Iam navibus cinis incidebat….*

Pline l’Ancien, préfet de la flotte et éminent naturaliste, est en poste à Misène ; le 9 avant les kalendes de septembre de l’an 79, le Vésuve entre en éruption, et une nuée se forme, « ayant l’aspect et la forme d’un arbre et faisant surtout penser à un pin ». Tout d’abord intéressé par le phénomène naturel, Pline propose à son neveu, Pline le jeune, d’aller l’observer en bateau ; mais il reçoit entre-temps un billet d’une certaine Rectina, qui l’appelle à l’aide…

« Mon oncle change son plan et ce qu’il avait entrepris par amour de la science, il l’achève par héroïsme.
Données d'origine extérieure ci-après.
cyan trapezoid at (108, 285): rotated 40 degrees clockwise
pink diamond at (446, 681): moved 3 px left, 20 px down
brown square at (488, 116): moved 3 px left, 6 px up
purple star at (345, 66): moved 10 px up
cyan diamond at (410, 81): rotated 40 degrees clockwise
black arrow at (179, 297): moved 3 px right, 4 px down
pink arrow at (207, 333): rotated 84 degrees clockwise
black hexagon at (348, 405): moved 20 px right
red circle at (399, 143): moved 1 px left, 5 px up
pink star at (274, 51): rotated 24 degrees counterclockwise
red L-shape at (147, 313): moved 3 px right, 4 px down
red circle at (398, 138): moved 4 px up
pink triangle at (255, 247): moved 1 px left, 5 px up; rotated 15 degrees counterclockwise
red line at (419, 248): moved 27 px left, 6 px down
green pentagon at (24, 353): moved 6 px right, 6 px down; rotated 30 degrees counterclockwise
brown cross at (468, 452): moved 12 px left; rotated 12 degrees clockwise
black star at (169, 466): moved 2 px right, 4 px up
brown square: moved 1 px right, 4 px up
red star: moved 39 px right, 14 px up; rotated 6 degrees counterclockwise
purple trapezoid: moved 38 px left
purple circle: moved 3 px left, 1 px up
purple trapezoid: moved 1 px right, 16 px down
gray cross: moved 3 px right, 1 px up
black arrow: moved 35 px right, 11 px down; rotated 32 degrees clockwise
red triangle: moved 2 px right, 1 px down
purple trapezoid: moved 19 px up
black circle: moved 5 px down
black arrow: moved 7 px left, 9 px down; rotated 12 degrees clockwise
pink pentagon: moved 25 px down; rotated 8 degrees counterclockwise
Il fait sortir des quadrirèmes et s’embarque lui-même, avec l’intention de secourir, outre Rectina, beaucoup d’autres personnes (les agréments du rivage y avaient attiré bien d’autres visiteurs). Il gagne en toute hâte la région que d’autres fuient et vogue en ligne droite, le cap droit sur le point périlleux, si libre de crainte que toutes les phases du terrible fléau, tous ses aspects, à mesure qui’il les percevait du regard, étaient notés sous sa dictée ou par lui-même.